Show that every finite field is of prime-power order, that is, it has a prime-power number of elements.
Detailed Proof:
Step 1: Every finite field has a prime characteristic and contains a prime field.
Let F be a finite field. Since F is finite, its characteristic cannot be 0, as a field of characteristic 0 would contain a copy of `QQ` , which is infinite. Let F have characteristic p.

Input Explanation:.
Prime Subfield: Every field F has a smallest subfield, called its prime subfield. This subfield is either isomorphic to `QQ` (if the characteristic is 0) or to `F_p` (for prime p , if the characteristic is p).
Consider the set of elements { 1 , 1 + 1 , 1 + 1 + 1 , ... } in F. Since F is finite, this sequence must eventually repeat. This means there exists distinct positive integers m > n such that
1 + ... + 1 (m times) = 1 + ... + 1 (n times). This implies 1 + ... + 1 (m - n times) = 0. The smallest positive integer k such that 1 + ... + 1 (k times) = 0 is the characteristic of F.
Let this characeristic be p.
We claim that p must be a prime number. Suppose p = ab for some integers 1 < a, b < p.

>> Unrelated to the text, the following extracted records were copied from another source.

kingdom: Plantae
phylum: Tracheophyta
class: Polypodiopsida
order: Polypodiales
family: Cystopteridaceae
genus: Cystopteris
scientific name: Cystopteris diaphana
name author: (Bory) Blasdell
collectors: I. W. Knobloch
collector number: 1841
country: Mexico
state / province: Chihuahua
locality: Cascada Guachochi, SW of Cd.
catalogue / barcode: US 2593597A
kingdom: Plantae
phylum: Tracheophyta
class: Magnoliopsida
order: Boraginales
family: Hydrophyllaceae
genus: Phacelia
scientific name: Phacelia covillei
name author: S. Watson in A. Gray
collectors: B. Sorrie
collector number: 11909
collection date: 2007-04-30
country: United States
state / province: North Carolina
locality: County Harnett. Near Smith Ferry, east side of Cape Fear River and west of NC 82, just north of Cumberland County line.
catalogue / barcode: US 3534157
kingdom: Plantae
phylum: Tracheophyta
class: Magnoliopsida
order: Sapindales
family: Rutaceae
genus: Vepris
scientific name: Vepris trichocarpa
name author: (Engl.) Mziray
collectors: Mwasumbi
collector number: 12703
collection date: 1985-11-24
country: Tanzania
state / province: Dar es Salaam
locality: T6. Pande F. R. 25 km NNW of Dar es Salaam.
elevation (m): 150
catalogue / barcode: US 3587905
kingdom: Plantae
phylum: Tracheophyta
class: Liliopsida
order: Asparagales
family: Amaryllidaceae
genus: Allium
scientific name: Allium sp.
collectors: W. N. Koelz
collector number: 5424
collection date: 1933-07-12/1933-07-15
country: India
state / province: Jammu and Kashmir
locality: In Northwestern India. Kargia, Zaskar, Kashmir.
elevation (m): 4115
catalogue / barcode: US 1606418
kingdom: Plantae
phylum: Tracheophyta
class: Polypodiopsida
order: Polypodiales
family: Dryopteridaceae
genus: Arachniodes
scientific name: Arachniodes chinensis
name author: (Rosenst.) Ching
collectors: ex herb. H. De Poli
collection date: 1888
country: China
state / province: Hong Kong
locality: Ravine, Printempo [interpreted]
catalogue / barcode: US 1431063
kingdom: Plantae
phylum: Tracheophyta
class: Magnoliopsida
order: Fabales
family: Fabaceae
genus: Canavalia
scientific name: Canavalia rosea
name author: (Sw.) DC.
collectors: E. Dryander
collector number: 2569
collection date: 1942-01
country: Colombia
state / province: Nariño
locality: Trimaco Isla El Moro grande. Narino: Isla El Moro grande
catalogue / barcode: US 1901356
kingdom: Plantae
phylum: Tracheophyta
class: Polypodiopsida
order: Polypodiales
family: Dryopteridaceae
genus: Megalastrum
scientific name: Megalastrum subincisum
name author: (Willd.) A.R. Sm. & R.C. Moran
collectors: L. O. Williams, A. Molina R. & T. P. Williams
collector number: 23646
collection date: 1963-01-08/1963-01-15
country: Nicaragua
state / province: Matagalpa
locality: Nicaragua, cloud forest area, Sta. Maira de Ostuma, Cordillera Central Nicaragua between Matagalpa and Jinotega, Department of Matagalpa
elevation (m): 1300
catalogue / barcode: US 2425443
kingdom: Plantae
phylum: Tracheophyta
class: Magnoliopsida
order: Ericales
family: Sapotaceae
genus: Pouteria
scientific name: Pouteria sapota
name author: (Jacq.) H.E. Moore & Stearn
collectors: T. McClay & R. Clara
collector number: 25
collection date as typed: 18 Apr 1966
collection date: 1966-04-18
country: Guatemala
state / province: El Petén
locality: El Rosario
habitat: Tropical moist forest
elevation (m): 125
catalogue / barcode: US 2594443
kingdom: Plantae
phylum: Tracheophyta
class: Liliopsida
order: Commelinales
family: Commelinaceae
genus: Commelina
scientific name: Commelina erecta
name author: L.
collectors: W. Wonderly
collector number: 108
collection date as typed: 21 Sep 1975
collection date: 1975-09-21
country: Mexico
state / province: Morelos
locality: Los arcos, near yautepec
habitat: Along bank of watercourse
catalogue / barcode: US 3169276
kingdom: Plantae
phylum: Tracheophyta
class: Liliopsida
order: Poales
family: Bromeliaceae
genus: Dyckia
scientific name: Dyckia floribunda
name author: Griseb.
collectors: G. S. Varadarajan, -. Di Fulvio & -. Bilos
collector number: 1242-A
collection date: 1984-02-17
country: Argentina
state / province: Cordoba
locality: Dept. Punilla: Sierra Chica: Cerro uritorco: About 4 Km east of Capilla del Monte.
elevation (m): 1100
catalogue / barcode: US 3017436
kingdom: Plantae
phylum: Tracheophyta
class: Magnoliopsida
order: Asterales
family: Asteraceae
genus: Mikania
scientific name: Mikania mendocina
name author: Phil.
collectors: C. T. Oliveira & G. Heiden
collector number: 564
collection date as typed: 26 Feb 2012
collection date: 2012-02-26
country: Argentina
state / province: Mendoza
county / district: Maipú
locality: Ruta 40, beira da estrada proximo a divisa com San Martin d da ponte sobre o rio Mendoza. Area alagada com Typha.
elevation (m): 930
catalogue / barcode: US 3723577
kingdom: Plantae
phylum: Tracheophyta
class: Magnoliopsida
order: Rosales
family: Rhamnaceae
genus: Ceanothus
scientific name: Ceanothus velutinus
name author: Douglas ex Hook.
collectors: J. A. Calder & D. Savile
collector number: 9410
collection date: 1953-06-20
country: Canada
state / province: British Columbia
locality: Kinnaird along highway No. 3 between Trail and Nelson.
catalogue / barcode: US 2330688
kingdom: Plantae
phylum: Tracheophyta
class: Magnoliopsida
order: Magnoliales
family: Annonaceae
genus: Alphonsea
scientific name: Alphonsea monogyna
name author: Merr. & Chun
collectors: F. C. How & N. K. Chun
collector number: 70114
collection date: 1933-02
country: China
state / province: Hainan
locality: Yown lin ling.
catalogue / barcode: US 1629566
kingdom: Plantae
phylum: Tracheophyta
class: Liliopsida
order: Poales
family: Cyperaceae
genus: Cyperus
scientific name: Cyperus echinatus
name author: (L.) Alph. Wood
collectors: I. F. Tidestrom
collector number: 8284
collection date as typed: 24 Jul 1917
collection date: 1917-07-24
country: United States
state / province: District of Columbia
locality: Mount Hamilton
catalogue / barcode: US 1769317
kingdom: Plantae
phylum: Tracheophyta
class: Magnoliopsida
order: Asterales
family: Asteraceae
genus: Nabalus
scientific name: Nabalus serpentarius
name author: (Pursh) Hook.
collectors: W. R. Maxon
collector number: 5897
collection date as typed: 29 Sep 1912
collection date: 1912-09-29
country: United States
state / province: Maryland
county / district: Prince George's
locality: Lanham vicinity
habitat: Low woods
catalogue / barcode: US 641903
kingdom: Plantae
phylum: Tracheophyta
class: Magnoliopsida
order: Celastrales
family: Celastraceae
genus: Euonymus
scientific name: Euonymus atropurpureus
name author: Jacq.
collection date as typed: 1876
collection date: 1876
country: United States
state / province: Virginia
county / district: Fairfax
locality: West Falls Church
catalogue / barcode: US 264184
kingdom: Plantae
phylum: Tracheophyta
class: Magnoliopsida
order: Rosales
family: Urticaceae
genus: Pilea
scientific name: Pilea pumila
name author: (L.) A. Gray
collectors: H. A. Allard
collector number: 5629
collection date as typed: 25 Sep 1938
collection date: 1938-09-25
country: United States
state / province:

Then 1 + ... + 1 = 0 (ab times). This can be written as
(1 + ... + 1)(a times) `*` (1 + ... + 1)(b times) = 0. Since F is a field, it has no zero divisors. Thus either (1 + ... + 1)(a times) = 0 or (1 + ... + 1)(b times) = 0. This contradicts the minimality of p as the characteristic. Therefore , p must be a prime number.
P = {0 , 1 , 1 + 1 , ... , 1 + ... + 1} forms a subfield of F. This subfield is isomorphic to `ZZ_p` , the field integers modulo p. This subfield P is called the prime field of F.